*** Texte source

Lorsqu’ils ont des enfants (de seconde génération), les parents immigrés (de première génération) les « fabriquent à la mode de chez eux » et leurs transmettent, plus ou moins complètement, leurs mondes. Vu la robustesse des modes de fabrication, cela vaut aussi pour les enfants des troisièmes, quatrièmes (et ainsi de suite) générations (avec cependant un délitement progressif de la transmission, et en conséquence une fragilité des appartenances et un risque de repli ou des transferts vers d’autres appartenances). De ce fait, ils restent d’une certaine façon, et quelle que soit leur adaptation à la société d’accueil et leur nationalité, des étrangers, c’est-à-dire qu’ils portent en eux une partie des mondes constitués par le dépôt de leurs ancêtres, l’héritage de leur intelligence collective (dont les mots « cultures », « coutumes » et « traditions » ne rendent que partiellement compte). Il y a bien sûr des hybridations, des articulations entre fondamentaux culturels de divers horizons, des adaptations aux exigences du monde d’accueil.

Des « fondamentaux culturels » robustes

Mais les fondamentaux perdurent et les héritiers des mondes lointains restent donc « étrangers » sur de nombreuses générations. Les « autochtones », ceux dont la mémoire des migrations des ancêtres est si lointaine qu’elle s’est perdue, ont donc intérêt à leur offrir l’hospitalité, à les constituer en ambassadeurs de ces mondes qu’ils ont à découvrir et dont ils ont à apprendre. Simultanément, ils feront valoir les exigences de leur propre monde et les obligations qui y sont attachées. Et réciproquement, les porteurs de mondes étrangers leur offriront l’hospitalité, en apprendront d’eux et s’adapteront à leur monde. Ainsi, une négociation pourra s’instaurer, avec les concessions et aménagements qu’elle requiert de part et d’autre, ou réalisant des agencements nouveaux dont chacun bénéficie, dans le meilleur des cas, sans concession à faire. Les hospitalités mutuelles deviennent alors des espaces de diplomatie entre les mondes, instaurant un monde commun dont l’hétérogénéité sera soigneusement cultivée, pour « fabriquer des choses nouvelles dans notre société » (Nathan, 2022).

Ce qui vient d’être dit implique un souci de cultiver les différences à travers le temps, de prendre soin des fondamentaux culturels, d’assurer la transmission la plus complète possible, de préserver la mémoire, à l’inverse de l’intégration telle qu’habituellement conçue, où les spécificités finissent par disparaître au fil des générations. Car ces enfants aux ancêtres de mondes lointains rencontrent aussi les mondes où ils vivent, et apprennent d’eux, ils appartiennent du coup à plusieurs mondes. Pour construire un monde commun, mieux vaut des appartenances solides en apprentissage mutuel que des appartenances parcellaires en tension entre elles. « Intégrer » signifie alors une prise en compte mutuelle, une réciprocité dans la transformation.

******
*** Extrait des données

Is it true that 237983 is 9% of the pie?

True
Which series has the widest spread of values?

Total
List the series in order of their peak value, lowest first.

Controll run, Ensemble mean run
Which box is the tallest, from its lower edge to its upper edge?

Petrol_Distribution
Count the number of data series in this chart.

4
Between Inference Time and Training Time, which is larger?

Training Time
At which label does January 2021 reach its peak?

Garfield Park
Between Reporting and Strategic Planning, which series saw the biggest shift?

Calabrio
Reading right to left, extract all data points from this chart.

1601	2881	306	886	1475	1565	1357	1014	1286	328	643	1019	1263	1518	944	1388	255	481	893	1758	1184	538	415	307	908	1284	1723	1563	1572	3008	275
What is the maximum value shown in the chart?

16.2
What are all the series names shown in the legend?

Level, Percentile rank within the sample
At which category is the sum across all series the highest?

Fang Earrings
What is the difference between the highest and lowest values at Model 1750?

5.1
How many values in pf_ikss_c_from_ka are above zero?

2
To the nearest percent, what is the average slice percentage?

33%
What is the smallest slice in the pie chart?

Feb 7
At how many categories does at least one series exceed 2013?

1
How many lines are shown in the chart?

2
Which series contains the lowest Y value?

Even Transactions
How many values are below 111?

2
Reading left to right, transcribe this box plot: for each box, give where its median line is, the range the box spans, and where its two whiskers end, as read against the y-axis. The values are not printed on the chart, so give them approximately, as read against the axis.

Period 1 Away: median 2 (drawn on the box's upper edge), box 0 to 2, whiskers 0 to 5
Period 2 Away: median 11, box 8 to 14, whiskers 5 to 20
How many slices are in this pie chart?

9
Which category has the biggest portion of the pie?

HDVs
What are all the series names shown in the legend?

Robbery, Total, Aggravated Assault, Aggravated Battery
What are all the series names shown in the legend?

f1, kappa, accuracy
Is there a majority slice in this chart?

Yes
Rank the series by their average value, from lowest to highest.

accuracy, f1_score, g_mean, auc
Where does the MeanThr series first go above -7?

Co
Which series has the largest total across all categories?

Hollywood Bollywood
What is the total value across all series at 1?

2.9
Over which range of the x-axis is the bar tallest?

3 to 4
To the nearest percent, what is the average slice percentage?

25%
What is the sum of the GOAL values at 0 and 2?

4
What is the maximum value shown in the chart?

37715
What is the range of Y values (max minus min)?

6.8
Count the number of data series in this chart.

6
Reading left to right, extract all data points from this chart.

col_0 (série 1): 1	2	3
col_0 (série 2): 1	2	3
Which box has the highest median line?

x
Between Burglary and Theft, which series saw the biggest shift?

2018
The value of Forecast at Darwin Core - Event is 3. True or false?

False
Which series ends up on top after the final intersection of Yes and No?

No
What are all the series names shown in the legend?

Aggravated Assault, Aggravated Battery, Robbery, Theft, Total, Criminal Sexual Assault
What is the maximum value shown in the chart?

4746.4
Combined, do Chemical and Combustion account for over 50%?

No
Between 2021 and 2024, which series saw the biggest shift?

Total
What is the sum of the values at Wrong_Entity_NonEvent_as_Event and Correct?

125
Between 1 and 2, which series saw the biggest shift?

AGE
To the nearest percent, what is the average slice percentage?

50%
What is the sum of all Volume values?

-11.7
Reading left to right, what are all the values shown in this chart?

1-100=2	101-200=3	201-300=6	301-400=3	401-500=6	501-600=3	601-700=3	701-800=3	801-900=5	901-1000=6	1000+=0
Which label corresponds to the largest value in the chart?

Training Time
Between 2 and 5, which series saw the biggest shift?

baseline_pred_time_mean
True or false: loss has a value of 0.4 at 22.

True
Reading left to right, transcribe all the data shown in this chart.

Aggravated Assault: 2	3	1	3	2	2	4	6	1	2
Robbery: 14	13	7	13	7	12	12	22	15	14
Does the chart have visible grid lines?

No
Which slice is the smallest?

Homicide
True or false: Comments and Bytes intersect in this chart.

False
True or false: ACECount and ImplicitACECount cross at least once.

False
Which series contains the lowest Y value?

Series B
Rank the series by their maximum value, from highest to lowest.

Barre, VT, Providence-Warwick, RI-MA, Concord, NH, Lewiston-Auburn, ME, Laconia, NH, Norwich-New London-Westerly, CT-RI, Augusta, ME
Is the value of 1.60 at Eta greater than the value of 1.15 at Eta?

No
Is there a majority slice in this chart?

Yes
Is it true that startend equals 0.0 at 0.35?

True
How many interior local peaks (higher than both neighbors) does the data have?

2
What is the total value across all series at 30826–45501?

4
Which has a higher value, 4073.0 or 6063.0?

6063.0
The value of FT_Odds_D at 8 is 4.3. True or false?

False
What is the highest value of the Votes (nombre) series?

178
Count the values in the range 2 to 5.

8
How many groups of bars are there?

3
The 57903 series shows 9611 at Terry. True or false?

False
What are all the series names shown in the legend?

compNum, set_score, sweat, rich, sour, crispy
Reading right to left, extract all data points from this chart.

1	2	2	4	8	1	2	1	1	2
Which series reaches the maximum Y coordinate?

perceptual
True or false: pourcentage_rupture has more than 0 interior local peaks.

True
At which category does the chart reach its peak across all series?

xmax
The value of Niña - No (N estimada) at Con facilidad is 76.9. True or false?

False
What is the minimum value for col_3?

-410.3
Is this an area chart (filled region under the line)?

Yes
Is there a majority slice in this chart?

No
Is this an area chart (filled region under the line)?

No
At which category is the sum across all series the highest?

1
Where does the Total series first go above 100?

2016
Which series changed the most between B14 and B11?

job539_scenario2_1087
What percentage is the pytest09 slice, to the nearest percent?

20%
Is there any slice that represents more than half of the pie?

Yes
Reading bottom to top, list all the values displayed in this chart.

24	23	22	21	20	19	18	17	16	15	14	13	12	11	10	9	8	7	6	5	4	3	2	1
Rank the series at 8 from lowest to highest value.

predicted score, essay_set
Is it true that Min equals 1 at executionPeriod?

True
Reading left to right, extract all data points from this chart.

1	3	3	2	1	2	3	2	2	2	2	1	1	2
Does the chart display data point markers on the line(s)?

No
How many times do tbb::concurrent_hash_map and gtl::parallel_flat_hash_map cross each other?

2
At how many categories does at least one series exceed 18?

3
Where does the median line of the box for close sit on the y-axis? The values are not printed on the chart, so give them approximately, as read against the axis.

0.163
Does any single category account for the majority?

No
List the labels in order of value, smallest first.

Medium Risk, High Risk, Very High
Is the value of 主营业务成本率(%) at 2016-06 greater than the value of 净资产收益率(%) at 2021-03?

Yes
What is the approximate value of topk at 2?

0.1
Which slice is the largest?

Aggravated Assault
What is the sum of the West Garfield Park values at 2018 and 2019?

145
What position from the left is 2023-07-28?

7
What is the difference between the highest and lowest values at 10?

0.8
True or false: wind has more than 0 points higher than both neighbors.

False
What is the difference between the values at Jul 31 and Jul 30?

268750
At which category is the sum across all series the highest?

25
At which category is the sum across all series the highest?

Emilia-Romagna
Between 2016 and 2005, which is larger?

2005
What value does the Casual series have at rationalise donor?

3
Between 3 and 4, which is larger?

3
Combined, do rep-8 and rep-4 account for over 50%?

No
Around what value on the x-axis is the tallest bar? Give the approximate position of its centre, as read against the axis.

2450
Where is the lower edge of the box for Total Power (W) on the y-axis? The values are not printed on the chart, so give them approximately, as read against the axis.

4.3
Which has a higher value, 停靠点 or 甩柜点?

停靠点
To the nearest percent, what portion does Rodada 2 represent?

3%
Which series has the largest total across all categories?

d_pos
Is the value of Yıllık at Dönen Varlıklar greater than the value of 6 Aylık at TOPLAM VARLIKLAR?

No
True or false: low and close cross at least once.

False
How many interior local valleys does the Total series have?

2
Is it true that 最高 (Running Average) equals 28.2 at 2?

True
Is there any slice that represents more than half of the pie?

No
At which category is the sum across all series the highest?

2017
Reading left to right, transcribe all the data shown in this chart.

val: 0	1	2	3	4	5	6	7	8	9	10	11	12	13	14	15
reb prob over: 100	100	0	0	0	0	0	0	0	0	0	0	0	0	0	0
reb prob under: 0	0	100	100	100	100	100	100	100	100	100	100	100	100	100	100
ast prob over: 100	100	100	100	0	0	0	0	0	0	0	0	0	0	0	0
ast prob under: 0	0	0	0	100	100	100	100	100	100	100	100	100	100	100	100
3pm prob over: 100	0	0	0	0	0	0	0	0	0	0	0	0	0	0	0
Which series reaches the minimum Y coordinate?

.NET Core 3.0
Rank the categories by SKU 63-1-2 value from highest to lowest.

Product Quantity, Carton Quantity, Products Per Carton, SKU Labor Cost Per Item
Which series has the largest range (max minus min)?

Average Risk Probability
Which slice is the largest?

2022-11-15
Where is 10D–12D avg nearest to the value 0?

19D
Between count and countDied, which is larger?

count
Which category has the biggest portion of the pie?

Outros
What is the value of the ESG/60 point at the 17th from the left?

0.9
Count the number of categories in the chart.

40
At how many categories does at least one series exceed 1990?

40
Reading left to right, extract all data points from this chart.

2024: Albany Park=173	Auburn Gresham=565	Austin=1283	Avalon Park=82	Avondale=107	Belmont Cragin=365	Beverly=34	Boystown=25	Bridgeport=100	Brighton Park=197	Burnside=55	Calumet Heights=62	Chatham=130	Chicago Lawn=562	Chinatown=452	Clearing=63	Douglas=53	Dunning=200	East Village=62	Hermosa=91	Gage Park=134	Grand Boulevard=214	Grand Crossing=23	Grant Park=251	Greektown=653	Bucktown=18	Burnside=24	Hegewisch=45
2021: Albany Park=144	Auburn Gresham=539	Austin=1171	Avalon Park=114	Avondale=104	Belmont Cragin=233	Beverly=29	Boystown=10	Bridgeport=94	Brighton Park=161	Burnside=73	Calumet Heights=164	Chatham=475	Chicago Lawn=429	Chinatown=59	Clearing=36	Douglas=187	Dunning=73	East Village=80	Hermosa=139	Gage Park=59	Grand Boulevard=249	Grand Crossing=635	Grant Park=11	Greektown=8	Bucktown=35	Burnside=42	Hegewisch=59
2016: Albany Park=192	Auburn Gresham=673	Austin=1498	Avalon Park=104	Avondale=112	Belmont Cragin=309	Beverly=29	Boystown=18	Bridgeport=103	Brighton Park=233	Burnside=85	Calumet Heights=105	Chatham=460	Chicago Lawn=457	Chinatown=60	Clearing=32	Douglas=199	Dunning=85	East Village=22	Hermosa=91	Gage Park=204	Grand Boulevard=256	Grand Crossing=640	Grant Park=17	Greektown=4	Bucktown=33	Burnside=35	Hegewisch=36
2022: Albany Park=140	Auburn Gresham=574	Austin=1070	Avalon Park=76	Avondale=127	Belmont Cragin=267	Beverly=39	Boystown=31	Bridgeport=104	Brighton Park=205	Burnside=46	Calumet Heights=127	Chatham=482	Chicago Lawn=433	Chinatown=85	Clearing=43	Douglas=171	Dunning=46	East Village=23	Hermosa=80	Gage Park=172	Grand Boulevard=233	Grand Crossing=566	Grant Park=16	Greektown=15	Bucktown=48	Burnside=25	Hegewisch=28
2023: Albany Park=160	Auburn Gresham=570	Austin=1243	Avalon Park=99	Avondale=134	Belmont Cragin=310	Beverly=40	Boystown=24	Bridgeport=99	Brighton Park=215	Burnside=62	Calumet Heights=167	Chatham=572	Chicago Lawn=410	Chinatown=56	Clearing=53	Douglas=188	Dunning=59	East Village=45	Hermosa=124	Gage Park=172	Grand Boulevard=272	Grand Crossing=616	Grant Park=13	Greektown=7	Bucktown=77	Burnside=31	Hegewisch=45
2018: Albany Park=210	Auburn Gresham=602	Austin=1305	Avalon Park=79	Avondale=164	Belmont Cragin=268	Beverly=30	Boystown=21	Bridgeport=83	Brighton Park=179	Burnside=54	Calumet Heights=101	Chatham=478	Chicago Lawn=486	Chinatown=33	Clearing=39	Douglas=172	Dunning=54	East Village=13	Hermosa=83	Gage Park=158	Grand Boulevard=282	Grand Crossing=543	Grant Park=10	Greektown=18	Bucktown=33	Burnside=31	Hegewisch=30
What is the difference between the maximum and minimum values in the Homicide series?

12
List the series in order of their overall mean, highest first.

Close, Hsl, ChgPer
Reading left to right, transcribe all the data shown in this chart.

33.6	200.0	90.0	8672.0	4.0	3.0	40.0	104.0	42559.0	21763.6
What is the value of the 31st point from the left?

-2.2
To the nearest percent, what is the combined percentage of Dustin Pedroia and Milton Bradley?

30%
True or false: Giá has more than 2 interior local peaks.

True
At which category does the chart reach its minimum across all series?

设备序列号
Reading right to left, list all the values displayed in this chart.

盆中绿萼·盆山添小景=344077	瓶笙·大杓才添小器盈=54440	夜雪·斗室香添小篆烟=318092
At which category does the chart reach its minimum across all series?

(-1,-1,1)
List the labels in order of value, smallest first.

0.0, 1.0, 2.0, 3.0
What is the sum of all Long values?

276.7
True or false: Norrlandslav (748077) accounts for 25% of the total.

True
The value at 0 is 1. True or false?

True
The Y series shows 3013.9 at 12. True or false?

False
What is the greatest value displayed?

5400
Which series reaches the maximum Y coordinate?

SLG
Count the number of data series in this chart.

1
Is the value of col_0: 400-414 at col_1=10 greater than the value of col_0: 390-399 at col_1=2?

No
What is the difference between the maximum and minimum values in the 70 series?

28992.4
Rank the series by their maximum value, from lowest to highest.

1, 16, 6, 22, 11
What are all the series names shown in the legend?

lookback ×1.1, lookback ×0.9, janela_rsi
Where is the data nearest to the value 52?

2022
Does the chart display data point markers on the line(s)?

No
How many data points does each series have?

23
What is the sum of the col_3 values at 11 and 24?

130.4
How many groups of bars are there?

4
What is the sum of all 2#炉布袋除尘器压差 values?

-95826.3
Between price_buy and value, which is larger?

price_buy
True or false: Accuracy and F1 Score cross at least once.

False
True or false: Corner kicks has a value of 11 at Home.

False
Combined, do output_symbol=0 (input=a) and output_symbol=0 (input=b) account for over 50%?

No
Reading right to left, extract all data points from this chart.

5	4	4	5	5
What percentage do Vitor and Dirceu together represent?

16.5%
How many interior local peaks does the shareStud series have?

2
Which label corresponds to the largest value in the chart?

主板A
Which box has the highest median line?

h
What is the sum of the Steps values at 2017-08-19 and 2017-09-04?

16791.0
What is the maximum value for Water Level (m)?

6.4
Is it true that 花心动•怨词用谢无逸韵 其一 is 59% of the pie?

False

******

__Consignes__.
[a] D'après le texte sur les fondamentaux culturels, que signifie alors « intégrer » ?
[b] Poursuivez le texte sur les fondamentaux culturels à partir de sa dernière phrase.

__Réponses__.
[a] « Intégrer » signifie une prise en compte mutuelle, une réciprocité dans la transformation.

[b]
Quant à « l’assimilation », tout dépend de quoi elle est la métaphore. Si elle est digestive, les enfants étrangers sont dissous par les sucs gastriques de la société d’accueil qui s’en nourrit en les assimilant : au bout du transit il ne reste qu’une déjection (forme de cannibalisme postcolonial sans recyclage des déchets, et sans l’appropriation des vertus et qualités de la personne incorporée). Si elle porte sur l’acquisition de connaissances, comme l’apprentissage d’une langue (la fameuse méthode Assimil), ce sont les enfants étrangers qui assimilent les codes et les univers de références de la société d’accueil, ce qui est positif et nécessaire, à condition que ce ne soit pas au détriment de leur langue maternelle et autres ingrédients de leurs fondamentaux culturels, bref au prix de leur déculturation.

Des contenus explicites en délitement

La transmission des fondamentaux culturels se perpétue donc longtemps, loin des mondes des ancêtres. C’est peut-être ce qui distingue une approche ethnopsychiatrique d’une approche sociologique : pour cette dernière, « un clou chasse l’autre », la nouvelle façon de penser remplace la précédente, alors que pour l’ethnopsychiatrie, le nouveau recouvre l’ancien comme la chair du fruit recouvre le noyau. Ce faisant, il le rend invisible.

Quand les ancêtres vivaient dans des mondes lointains, cela se complique pour leurs héritiers, pour plusieurs raisons. D’abord, si la transmission de la dimension non verbale (ou implicite) du noyau est robuste, il n’en va pas de même pour sa dimension verbale (ou explicite). Pour l’illustrer, restons dans le registre de la possession, dans la population, par exemple, aux ancêtres marocains. Les parents et l’entourage transmettent implicitement aux enfants une façon d’être qui s’inscrit dans la logique de la possession, en recommandant parmi mille autres gestes de ne pas verser d’eau bouillante dans l’évier la nuit sans ouvrir en même temps le robinet d’eau froide, mais sans préciser le contenu explicite de cette prudence : les djinns sont des forces souterraines le jour, qui montent de ce monde obscur la nuit, en passant par des seuils entre le visible et l’invisible dont les siphons d’évier font partie, comme les arbres, les sources, les grottes, les bondes de douche, les toilettes et les bouches d’égout — et il faut éviter de leur causer du tort en les brûlant, pour rester en bons termes avec eux, bref en ménageant la paix entre forces visibles et invisibles. Une mère pourra transmettre à son enfant tous les gestes de prudence requis (comme éviter les douches très chaudes le soir, invoquer Dieu contre le diable en entrant dans les toilettes, etc.), mais sans en expliciter le sens. Et voilà pourquoi des institutrices témoignent avoir eu des élèves en pleine crise de possession en classe alors qu’ils ne se savent pas ce que sont les djinns. Et ce délitement de la transmission s’aggrave de génération en génération.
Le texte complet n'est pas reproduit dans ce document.